The measured forces matched the values from Coulomb's Law, and the graph of force against 1/r² was a straight line through the origin, confirming that the force follows the inverse square law. The slope of that line, about 0.288 N·m², equalled k|q₁q₂| = (8.99×10⁹)(4×10⁻⁶)(8×10⁻⁶), providing an independent check of the law. Doubling the distance from 0.02 m to 0.04 m reduced the force from 719 N to 180 N — a factor of about one quarter — exactly as the inverse square law predicts.

The simulation is very precise, so the main limiting factors on accuracy are small ones: aligning the charge exactly on the ruler mark, and rounding in the simulation's force display.

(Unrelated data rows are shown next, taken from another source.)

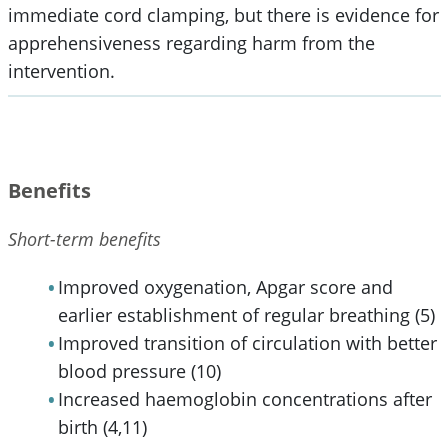
immediate cord clamping, but there is evidence for
apprehensiveness regarding harm from the
intervention.
Benefits
Short-term benefits
Improved oxygenation, Apgar score and
earlier establishment of regular breathing (5)
Improved transition of circulation with better
blood pressure (10)
Increased haemoglobin concentrations after
birth (4,11)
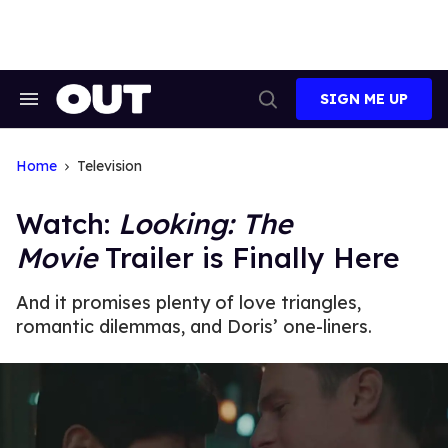
Skip
to
content
SIGN ME UP
Search
Open
&
Search
Section
Navigation
Home
Television
Watch:
Looking: The
Movie
Trailer is Finally Here
And it promises plenty of love triangles,
romantic dilemmas, and Doris’ one-liners.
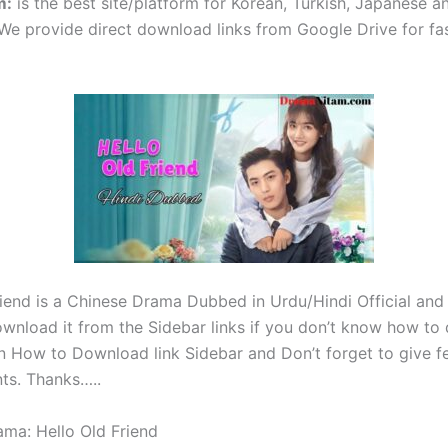
m
:
is the best site/platform for Korean, Turkish, Japanese 
e provide direct download links from Google Drive for fa
riend is a Chinese Drama Dubbed in Urdu/Hindi Official and
wnload it from the Sidebar links if you don’t know how t
on How to Download link Sidebar and Don’t forget to give f
ts. Thanks…..
ama: Hello Old Friend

These can introduce a percent error of a fraction of a percent even when the physics is exact.

Conclusion

The electrostatic force obeyed Coulomb's Law and the inverse square law: force was proportional to 1/r², the F-vs-1/r² graph was linear through the origin with slope k|q₁q₂|, and doubling the distance quartered the force. Percent errors were negligible, limited only by ruler alignment and display rounding.

Practice Questions

Show all work and include units. Use k = 8.99×10⁹ N·m²/C².

Question 1

Two charges of +5 μC and +3 μC are 0.05 m apart. Calculate the electrostatic force between them and state whether it is attractive or repulsive.

Hint: F = k|q₁q₂|/r²; both positive ⇒ repulsive.

Question 2

A force of 90 N acts between two charges separated by 0.03 m. What force would act if the separation were increased to 0.09 m (three times as far)?

Hint: tripling r divides the force by 9.

Question 3

A student measures forces at five distances and plots F against 1/r², getting a straight line of slope 0.36 N·m². If one charge is +6 μC, what is the other charge?

Hint: slope = k|q₁q₂|, so |q₂| = slope/(k·q₁).

Question 4

A simulated force reads 44.2 N where Coulomb's Law predicts 45.0 N. Compute the percent error.

Hint: |(45.0 − 44.2)/45.0| × 100.

Question 5

Explain why plotting force against 1/r² (rather than against r) is useful when testing the inverse square law.

Hint: it turns a curve into a straight line, which is easy to test and whose slope has physical meaning.

Question 6 — Challenge

Two equal charges repel with a force of 0.50 N when 0.10 m apart. Find the size of each charge.

Hint: F = kq²/r², so q = √(F·r²/k).